BWERF improved the accuracy for constructing ML-hGRNs because it used backward elimination to exclude the noise genes, and aggregated the individual importance values for determining the TFs retention. We validated the BWERF by using it for constructing ML-hGRNs operating above mouse pluripotency maintenance pathway and Arabidopsis lignocellulosic pathway. Compared to GENIE3, BWERF showed an improvement in recognizing authentic TFs regulating a pathway. Compared to the bottom-up Gaussian graphical model algorithm we developed for constructing ML-hGRNs, the BWERF can construct ML-hGRNs with significantly reduced edges that enable biologists to choose the implicit edges for experimental validation.
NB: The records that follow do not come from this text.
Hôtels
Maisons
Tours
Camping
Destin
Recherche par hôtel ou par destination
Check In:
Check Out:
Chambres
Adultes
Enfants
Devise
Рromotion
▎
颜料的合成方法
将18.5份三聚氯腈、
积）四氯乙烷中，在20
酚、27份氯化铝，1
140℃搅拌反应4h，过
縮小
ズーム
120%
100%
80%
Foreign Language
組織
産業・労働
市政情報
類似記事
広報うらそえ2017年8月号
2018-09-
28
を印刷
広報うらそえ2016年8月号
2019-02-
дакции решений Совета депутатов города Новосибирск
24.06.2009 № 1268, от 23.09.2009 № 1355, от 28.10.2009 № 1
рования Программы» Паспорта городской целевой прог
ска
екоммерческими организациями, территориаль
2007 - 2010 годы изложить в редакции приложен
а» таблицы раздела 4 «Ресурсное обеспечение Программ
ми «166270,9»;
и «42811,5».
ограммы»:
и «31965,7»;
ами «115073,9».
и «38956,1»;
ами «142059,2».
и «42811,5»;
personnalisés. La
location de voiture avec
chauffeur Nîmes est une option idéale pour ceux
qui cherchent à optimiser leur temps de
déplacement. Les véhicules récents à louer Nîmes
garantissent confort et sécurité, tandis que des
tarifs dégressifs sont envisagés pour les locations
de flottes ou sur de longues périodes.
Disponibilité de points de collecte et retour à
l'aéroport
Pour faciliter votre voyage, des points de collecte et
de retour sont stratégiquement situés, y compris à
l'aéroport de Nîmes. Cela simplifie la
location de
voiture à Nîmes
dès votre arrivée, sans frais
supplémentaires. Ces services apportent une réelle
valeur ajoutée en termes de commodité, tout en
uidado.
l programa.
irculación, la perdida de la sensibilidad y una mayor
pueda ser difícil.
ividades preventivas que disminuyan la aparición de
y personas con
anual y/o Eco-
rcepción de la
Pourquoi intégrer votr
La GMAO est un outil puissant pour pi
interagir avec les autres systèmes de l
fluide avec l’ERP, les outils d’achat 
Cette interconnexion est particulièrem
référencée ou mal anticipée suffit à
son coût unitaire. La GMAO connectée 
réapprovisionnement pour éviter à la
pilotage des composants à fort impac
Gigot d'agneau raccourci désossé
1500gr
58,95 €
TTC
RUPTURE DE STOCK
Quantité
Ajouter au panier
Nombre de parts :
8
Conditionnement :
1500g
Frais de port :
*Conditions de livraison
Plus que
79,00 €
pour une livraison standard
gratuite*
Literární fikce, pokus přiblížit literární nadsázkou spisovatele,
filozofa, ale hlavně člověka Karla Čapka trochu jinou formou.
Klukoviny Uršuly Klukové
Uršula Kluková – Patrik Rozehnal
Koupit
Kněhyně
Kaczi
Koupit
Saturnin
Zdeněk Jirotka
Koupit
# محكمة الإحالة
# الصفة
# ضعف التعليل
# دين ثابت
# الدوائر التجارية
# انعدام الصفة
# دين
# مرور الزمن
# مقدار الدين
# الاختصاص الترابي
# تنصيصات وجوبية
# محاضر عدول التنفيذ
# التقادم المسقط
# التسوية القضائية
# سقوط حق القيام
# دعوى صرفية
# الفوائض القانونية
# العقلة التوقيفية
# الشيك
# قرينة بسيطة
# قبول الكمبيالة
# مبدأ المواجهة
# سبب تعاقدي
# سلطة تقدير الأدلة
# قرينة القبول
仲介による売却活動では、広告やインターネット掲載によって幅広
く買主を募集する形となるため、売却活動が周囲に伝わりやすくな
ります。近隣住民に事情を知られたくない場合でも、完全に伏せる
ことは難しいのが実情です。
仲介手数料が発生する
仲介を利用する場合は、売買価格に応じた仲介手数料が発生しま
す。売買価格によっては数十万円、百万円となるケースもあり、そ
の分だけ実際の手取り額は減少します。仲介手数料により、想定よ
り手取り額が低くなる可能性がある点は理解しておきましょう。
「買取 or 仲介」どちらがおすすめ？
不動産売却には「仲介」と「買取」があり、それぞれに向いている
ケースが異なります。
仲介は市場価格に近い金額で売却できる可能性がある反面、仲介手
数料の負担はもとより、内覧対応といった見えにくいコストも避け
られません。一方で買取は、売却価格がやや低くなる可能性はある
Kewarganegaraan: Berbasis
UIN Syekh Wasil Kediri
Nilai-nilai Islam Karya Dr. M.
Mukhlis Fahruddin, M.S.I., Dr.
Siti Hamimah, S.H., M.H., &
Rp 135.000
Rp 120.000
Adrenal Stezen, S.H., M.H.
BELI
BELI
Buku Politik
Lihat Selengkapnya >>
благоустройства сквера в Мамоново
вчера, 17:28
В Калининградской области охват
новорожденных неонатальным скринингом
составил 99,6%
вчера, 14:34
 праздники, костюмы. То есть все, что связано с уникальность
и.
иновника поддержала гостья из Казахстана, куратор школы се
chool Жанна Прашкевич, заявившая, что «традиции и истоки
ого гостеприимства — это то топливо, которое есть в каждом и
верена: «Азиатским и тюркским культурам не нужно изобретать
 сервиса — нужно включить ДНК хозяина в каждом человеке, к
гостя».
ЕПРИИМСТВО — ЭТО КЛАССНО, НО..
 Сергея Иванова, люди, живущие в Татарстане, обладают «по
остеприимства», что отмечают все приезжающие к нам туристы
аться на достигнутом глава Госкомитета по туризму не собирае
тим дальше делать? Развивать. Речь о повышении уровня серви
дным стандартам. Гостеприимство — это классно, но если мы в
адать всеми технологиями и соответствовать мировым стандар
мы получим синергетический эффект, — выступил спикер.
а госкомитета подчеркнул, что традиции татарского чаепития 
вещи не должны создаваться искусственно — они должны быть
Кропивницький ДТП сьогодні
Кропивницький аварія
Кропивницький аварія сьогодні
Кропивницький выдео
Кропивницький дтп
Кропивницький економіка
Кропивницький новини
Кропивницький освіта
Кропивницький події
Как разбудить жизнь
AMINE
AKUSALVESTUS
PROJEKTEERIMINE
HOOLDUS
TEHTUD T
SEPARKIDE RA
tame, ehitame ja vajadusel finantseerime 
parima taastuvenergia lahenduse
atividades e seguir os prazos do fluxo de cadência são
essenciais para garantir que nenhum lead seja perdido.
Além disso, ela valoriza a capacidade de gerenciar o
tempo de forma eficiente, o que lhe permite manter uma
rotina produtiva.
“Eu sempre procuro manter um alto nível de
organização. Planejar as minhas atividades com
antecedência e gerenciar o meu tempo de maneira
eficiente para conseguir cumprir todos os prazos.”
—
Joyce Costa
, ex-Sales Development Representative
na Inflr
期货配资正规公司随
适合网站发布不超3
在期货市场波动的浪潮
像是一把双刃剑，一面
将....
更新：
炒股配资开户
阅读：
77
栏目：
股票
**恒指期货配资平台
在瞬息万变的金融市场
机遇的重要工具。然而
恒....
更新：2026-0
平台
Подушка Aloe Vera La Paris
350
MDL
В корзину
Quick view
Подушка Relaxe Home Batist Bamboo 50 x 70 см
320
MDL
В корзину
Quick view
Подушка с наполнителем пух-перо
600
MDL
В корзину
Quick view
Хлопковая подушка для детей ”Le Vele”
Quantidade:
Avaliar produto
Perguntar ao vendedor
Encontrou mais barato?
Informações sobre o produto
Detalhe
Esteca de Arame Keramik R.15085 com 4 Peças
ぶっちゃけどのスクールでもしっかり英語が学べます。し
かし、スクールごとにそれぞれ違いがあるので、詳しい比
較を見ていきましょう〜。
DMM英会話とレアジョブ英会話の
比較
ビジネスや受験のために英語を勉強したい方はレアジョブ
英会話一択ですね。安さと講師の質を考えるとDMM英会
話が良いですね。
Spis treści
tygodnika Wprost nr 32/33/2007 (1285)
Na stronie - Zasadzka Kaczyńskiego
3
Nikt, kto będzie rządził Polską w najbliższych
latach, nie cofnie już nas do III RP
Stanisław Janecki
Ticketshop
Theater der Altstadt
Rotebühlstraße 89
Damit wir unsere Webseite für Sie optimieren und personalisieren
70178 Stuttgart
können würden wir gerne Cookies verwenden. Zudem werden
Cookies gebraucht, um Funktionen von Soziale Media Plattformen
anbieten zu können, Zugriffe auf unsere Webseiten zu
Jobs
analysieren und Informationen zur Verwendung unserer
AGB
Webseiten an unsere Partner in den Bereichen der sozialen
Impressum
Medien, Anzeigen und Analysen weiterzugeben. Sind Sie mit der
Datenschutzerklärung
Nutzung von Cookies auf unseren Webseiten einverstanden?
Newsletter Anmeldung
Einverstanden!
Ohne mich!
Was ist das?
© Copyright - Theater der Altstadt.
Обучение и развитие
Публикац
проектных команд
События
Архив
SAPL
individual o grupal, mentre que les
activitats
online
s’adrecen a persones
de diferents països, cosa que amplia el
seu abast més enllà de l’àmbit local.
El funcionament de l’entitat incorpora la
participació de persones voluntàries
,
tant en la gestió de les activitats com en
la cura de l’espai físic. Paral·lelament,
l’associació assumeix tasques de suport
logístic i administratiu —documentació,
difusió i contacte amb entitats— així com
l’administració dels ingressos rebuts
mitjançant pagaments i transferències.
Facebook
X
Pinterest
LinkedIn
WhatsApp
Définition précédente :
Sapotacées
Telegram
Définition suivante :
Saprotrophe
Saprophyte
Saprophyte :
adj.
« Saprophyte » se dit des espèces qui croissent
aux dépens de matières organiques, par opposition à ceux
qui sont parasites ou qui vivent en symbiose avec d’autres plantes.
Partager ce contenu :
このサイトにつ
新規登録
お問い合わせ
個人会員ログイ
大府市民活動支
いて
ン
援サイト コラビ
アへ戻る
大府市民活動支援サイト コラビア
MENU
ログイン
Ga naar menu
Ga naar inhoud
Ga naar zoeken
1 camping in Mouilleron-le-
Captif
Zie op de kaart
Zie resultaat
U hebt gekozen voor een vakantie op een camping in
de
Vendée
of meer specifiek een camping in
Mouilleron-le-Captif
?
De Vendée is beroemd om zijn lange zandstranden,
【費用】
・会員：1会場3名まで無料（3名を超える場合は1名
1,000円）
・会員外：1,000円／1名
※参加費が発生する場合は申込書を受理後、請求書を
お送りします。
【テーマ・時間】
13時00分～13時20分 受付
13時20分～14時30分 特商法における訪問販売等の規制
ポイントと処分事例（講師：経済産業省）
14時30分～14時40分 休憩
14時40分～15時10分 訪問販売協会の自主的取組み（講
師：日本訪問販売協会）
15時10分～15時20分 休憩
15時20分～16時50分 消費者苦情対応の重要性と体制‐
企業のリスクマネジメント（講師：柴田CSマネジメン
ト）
现有知识表明,多层级基因调控网络(ML-hGRN)通常在生物途径之上运行。尽管ML-hGRN对于理解途径如何被调控非常重要,但几乎没有直接构建ML-hGRN的计算算法。
开发了一种反向消除随机森林(BWERF)算法,用于构建在生物途径之上运行的ML-hGRN。对于每个途径基因,BWERF使用随机森林模型递归计算所有转录因子(TF)对该途径基因的重要性值,在每一轮建模中排除一部分(例如1/10)最不重要的TF,在此期间,更新并排列所有TF对途径基因的重要性值,直到列表中只剩下一个TF。上述过程称为BWERF。之后,将一个TF对所有途径基因的重要性值进行汇总,并拟合到高斯混合模型中,以确定途径层之上紧邻调控层的TF保留情况。然后将在第二层获得的TF设置为新的底层,以推断下一个上层,重复此过程,直到获得具有预期层数的ML-hGRN。
BWERF提高了构建ML-hGRN的准确性,因为它使用反向消除来排除噪声基因,并汇总个体重要性值以确定TF保留情况。我们通过使用BWERF构建在小鼠多能性维持途径和拟南芥木质纤维素途径之上运行的ML-hGRN来验证它。与GENIE3相比,BWERF在识别调控途径的真实TF方面有所改进。与我们为构建ML-hGRN而开发的自底向上高斯图形模型算法相比,BWERF可以构建边显著减少的ML-hGRN,使生物学家能够选择隐含边进行实验验证。